The DI and H values for each method and each tissue are shown in Fig. 7. The DI values show that the performance of HSA-BAMS is consistently better than that of all competing methods for all tissue types. The H values show that HSA-BAMS is better (lower H values) than all competing methods for the WM, GM, skin, and skull tissues.

The McNemar tests provide evidence that HSA-BAMS performs differently (p values <0.01) to all other methods for all tissue types.

Segmentation Evaluation for Data Set 4

The mean DI and mean H values over the eight subjects for each method and each tissue are shown in Fig. 8. The mean DI and mean H values show that the performance of HSA-BAMS is consistently better than that of the reference method BET-FAST as well as that of the HSA-FAST, HSA-k-means, HSA-FCM_S, and HSA-AMS methods for all tissue types.

The McNemar tests for each subject provide evidence that HSA-BAMS performs differently (p values <0.01) to all other methods for all tissue types.

Figure 9 shows a segmentation example for each method for a single sagittal slice (face region has been excluded) from the subject (IXI040_Guys_0724) in data set 4. It shows that HSA-BAMS more accurately segments all of the tissue types than the competing methods compared with the ground truth.

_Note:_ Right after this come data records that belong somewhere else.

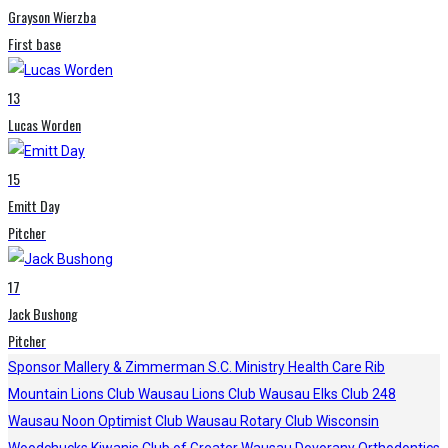
Grayson Wierzba
First base
13
Lucas Worden
15
Emitt Day
Pitcher
17
Jack Bushong
Pitcher
Sponsor
Mallery & Zimmerman S.C.
Ministry Health Care
Rib
Mountain Lions Club
Wausau Lions Club
Wausau Elks Club 248
Wausau Noon Optimist Club
Wausau Rotary Club
Wisconsin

The HSA-k-means, HSA-FCM_S, HSA-FAST, and HSA-AMS methods over-segment the skull tissue while the BET-FAST method over-segments the skin tissue. Figure 10 also suggests that all of the competing methods (HSA-k-means, HSA-FCM_S, HSA-FAST, HSA-AMS, and BET-FAST) have a higher tendency to over-segment the WM tissue compared with the proposed method HSA-BAMS.

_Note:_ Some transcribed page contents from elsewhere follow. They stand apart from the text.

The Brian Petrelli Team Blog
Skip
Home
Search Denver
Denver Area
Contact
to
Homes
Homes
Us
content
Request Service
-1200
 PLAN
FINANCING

Source Localization Evaluation

Figure 10 shows the location of (a) real (simulated) source (in green), (b) estimated source using the proposed method HSA-BAMS (in red), and (c) estimated source using the reference method BET-FAST (in blue), superimposed on the ground truth image. It can be seen that the estimated location of the source obtained using HSA-BAMS is in good agreement with the actual location of the source while that obtained using BET-FAST is not.

The RE of the potential and the LE for the proposed method HSA-BAMS are 0.01 and 0.0 mm, respectively, and for the reference method BET-FAST are 0.04 and 4.2 mm, respectively. They also show that HSA-BAMS yields better EEG source localization than BET-FAST.